Archiv 2010

Dominostein in der Eingangshalle

Seit Mitte Dezember steht ein Dominostein in der Eingangshalle der Deutschen Schule Budapest. Der ungarische Künstler Mihály Szuharevszki aus Marcali hatte diesen Dominostein (250x100x40cm) anlässlich des Besuches von Bundespräsident Horst Köhler in Budapest am 27. Juni 2009 auf der Veranstaltungsreihe des Auswärtigen Amtes „20 Jahre Freiheit - Deutschland sagt Danke“ bemalt.

Der Budapester Dominostein von Szuharevszki wurde am 9. November 2009 bei der Großveranstaltung am Brandenburger Tor in Berlin im Beisein von Staatsgästen wie dem ehemaligen Ministerpräsidenten Ungarns, Miklós Németh, und Medienvertretern aus aller Welt als Teil einer Reihe von Dominosteinen umgestoßen, womit der Fall der Berliner Mauer vor 20 Jahren symbolisiert wurde.

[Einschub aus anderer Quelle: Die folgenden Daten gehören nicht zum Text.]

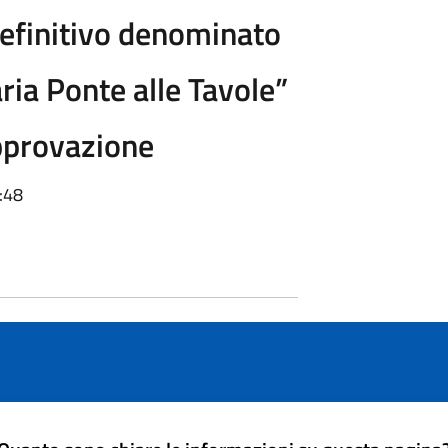
efinitivo denominato
ria Ponte alle Tavole”
pprovazione
:48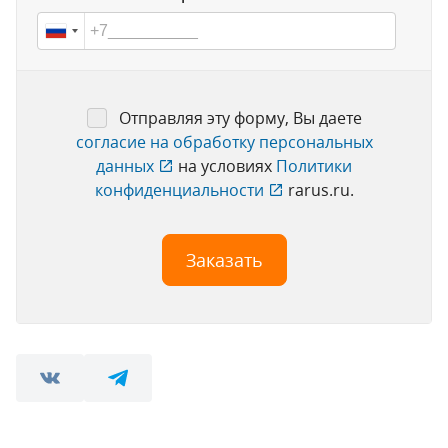
Отправляя эту форму, Вы даете
согласие на обработку персональных
данных
на условиях
Политики
конфиденциальности
rarus.ru.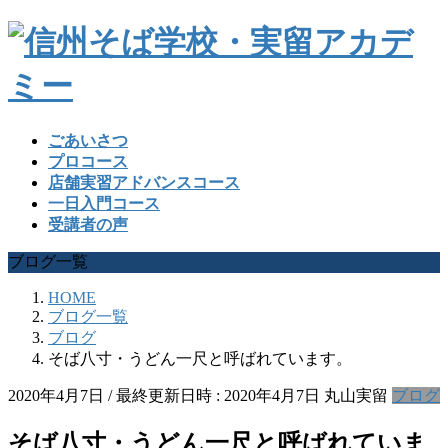
ごあいさつ
プロコース
店舗実習アドバンスコース
一日入門コース
受講者の声
ブログ一覧
HOME
ブログ一覧
ブログ
そば八寸・うどん一尺と呼ばれています。
2020年4月7日
/ 最終更新日時 :
2020年4月7日
丸山実留
ブログ
そば八寸・うどん一尺と呼ばれていま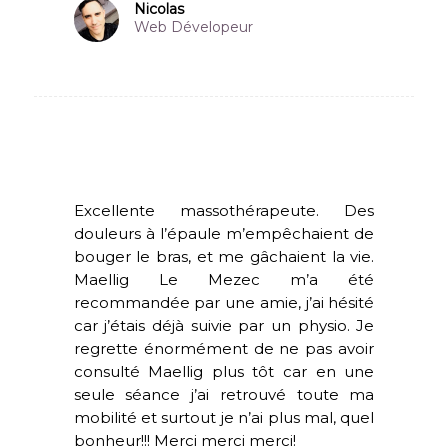
Nicolas
Web Dévelopeur
Excellente massothérapeute. Des
douleurs à l’épaule m’empêchaient de
bouger le bras, et me gâchaient la vie.
Maellig Le Mezec m’a été
recommandée par une amie, j’ai hésité
car j’étais déjà suivie par un physio. Je
regrette énormément de ne pas avoir
consulté Maellig plus tôt car en une
seule séance j’ai retrouvé toute ma
mobilité et surtout je n’ai plus mal, quel
bonheur!!! Merci merci merci!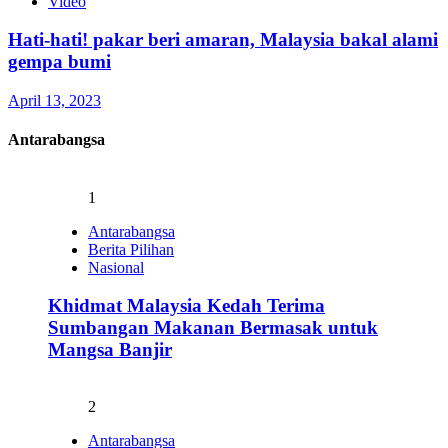
Video
Hati-hati! pakar beri amaran, Malaysia bakal alami
gempa bumi
April 13, 2023
Antarabangsa
1
Antarabangsa
Berita Pilihan
Nasional
Khidmat Malaysia Kedah Terima
Sumbangan Makanan Bermasak untuk
Mangsa Banjir
2
Antarabangsa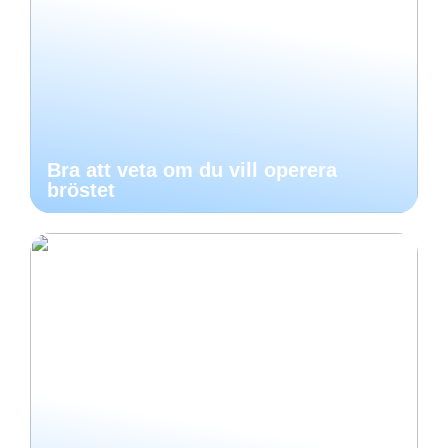
Bra att veta om du vill operera
bröstet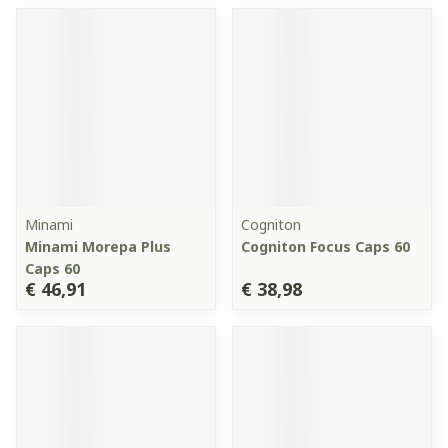
Minami
Cogniton
Minami Morepa Plus
Cogniton Focus Caps 60
Caps 60
€ 46,91
€ 38,98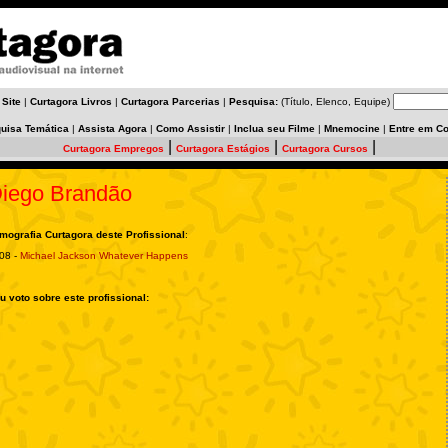
 Site
|
Curtagora Livros
|
Curtagora Parcerias
|
Pesquisa:
(Título, Elenco, Equipe)
uisa Temática
|
Assista Agora
|
Como Assistir
|
Inclua seu Filme
|
Mnemocine
|
Entre em Co
|
|
|
Curtagora Empregos
Curtagora Estágios
Curtagora Cursos
iego Brandão
lmografia Curtagora deste Profissional
:
08 -
Michael Jackson Whatever Happens
u voto sobre este profissional: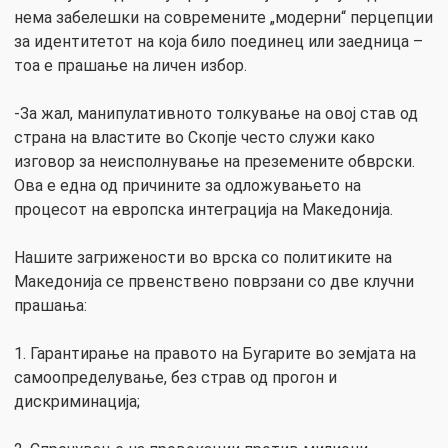
нема забелешки на современите „модерни“ перцепции
за идентитетот на која било поединец или заедница –
тоа е прашање на личен избор.
-За жал, манипулативното толкување на овој став од
страна на властите во Скопјe често служи како
изговор за неисполнување на преземените обврски.
Ова е една од причините за одложувањето на
процесот на европска интеграција на Македонија.
Нашите загрижености во врска со политиките на
Македонија се првенствено поврзани со две клучни
прашања:
1. Гарантирање на правото на Бугарите во земјата на
самоопределување, без страв од прогон и
дискриминација;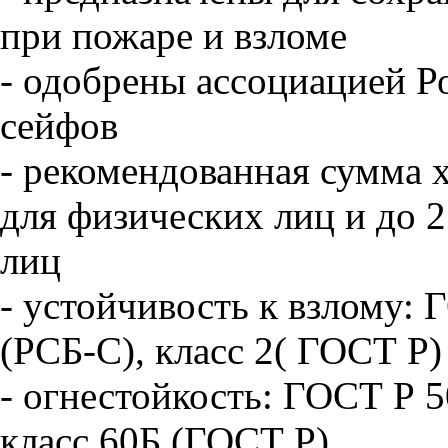
при пожаре и взломе
- одобрены ассоциацией Р
сейфов
- рекомендованная сумма х
для физических лиц и до 2
лиц
- устойчивость к взлому: 
(РСБ-С), класс 2( ГОСТ Р)
- огнестойкость: ГОСТ Р 5
класс 60Б (ГОСТ Р)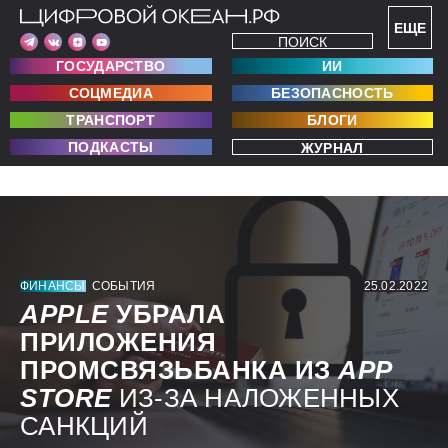
ЕЩЕ
ПОИСК
ГОСУДАРСТВО
ИИ
СОЦМЕДИА
БЕЗОПАСНОСТЬ
ТРАНСПОРТ
БЛОГИ
ПОДКАСТЫ
ЖУРНАЛ
ФИНАНСЫ
СОБЫТИЯ
25.02.2022
APPLE
УБРАЛА
ПРИЛОЖЕНИЯ
ПРОМСВЯЗЬБАНКА ИЗ
APP
STORE
ИЗ-ЗА НАЛОЖЕННЫХ
САНКЦИЙ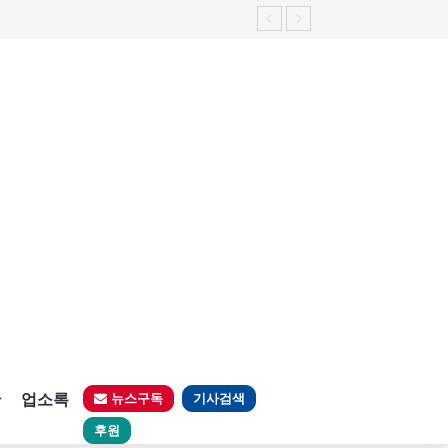
판
업소록
뉴스구독
기사검색
후원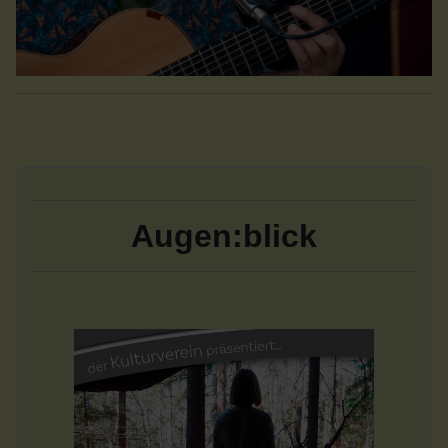
Augen:blick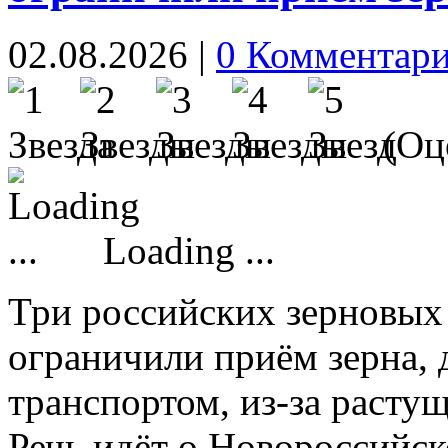
02.08.2026
|
0 Комментар
(Оце
Loading ...
Три российских зерновых
ограничили приём зерна,
транспортом, из-за растущ
Речь идёт о Новороссийск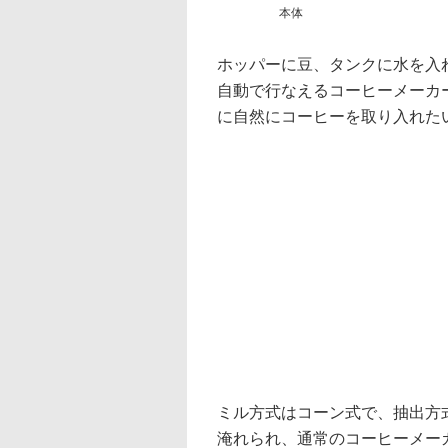
本体
ホッパーに豆、タンクに水を入
自動で行なえるコーヒーメーカ
に自然にコーヒーを取り入れたい
ミル方式はコーン式で、抽出方
淹れられ、通常のコーヒーメー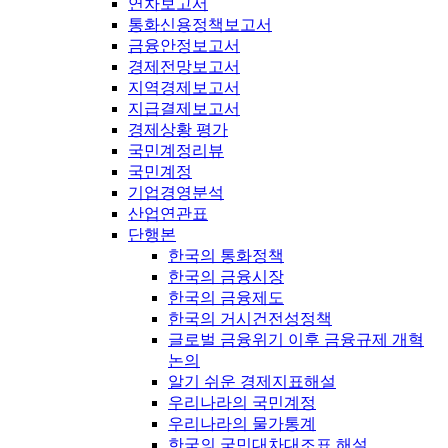
연차보고서
통화신용정책보고서
금융안정보고서
경제전망보고서
지역경제보고서
지급결제보고서
경제상황 평가
국민계정리뷰
국민계정
기업경영분석
산업연관표
단행본
한국의 통화정책
한국의 금융시장
한국의 금융제도
한국의 거시건전성정책
글로벌 금융위기 이후 금융규제 개혁
논의
알기 쉬운 경제지표해설
우리나라의 국민계정
우리나라의 물가통계
한국의 국민대차대조표 해설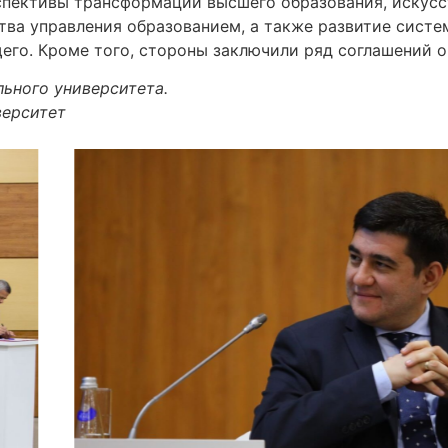
спективы трансформации высшего образования, искусс
тва управления образованием, а также развитие сист
его. Кроме того, стороны заключили ряд соглашений о
ьного университета.
верситет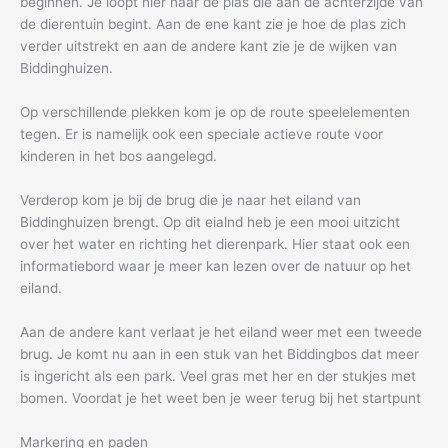
beginnen. Je loopt hier naar de plas die aan de achterzijde van
de dierentuin begint. Aan de ene kant zie je hoe de plas zich
verder uitstrekt en aan de andere kant zie je de wijken van
Biddinghuizen.
Op verschillende plekken kom je op de route speelelementen
tegen. Er is namelijk ook een speciale actieve route voor
kinderen in het bos aangelegd.
Verderop kom je bij de brug die je naar het eiland van
Biddinghuizen brengt. Op dit eialnd heb je een mooi uitzicht
over het water en richting het dierenpark. Hier staat ook een
informatiebord waar je meer kan lezen over de natuur op het
eiland.
Aan de andere kant verlaat je het eiland weer met een tweede
brug. Je komt nu aan in een stuk van het Biddingbos dat meer
is ingericht als een park. Veel gras met her en der stukjes met
bomen. Voordat je het weet ben je weer terug bij het startpunt
Markering en paden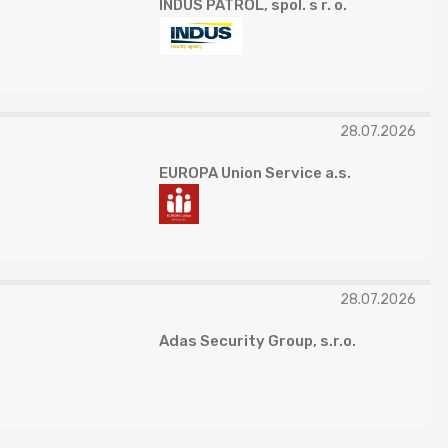
INDUS PATROL, spol. s r. o.
28.07.2026
EUROPA Union Service a.s.
28.07.2026
Adas Security Group, s.r.o.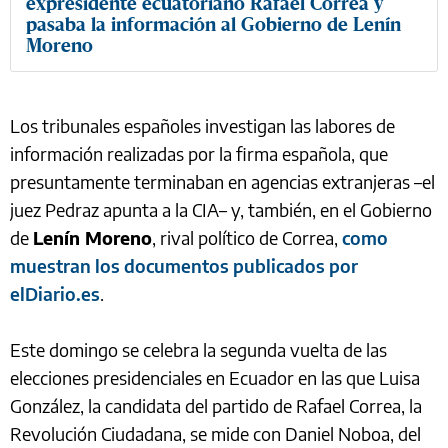
expresidente ecuatoriano Rafael Correa y
pasaba la información al Gobierno de Lenín
Moreno
Los tribunales españoles investigan las labores de
información realizadas por la firma española, que
presuntamente terminaban en agencias extranjeras –el
juez Pedraz apunta a la CIA– y, también, en el Gobierno
de
Lenín Moreno
, rival político de Correa,
como
muestran los documentos publicados por
elDiario.es
.
Este domingo se celebra la segunda vuelta de las
elecciones presidenciales en Ecuador en las que Luisa
González, la candidata del partido de Rafael Correa, la
Revolución Ciudadana, se mide con Daniel Noboa, del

Als Weihnachtsgeschenk vermachte der Künstler den Dominostein nun der Deutschen Schule Budapest.

Ein weiterer ungarischer Dominostein, den Schülerinnen und Schüler des Budapester Kossuth Lajos Gymnasiums für dasselbe Ereignis gestaltet hatten, wurde als erster Stein in der Dominoreihe durch den ehemaligen ungarischen Ministerpräsidenten Miklós Németh bei der Berliner Großveranstaltung umgestürzt, während zeitgleich durch den ehemaligen polnischen Staatspräsidenten Lech Walesa, ein von polnischen Schülern bemalter Stein zu Fall gebracht wurde.

Die Deutsche Schule Budapest, die sich auf Initiative der Fachleitung Geschichte sehr intensiv mit dem Thema beschäftigte, war von der Deutschen Botschaft Budapest als Standort für diesen Dominostein vorgeschlagen worden.

Die Deutsche Schule Budapest ist eine der 135 Deutschen Auslandsschulen, die die Zentralstelle für das Auslandsschulwesen (ZfA) betreut. Im Rahmen der Initiative „Schulen: Partner der Zukunft“ verstärkt die ZfA eine qualitätsorientierte Schulentwicklung und unterstützt die Gründung neuer Schulen mit deutschem Profil. Sie berät lokale Schulen beim Aufbau des Deutschunterrichts und bei der Einführung deutscher Schulabschlüsse nach internationalen Standards.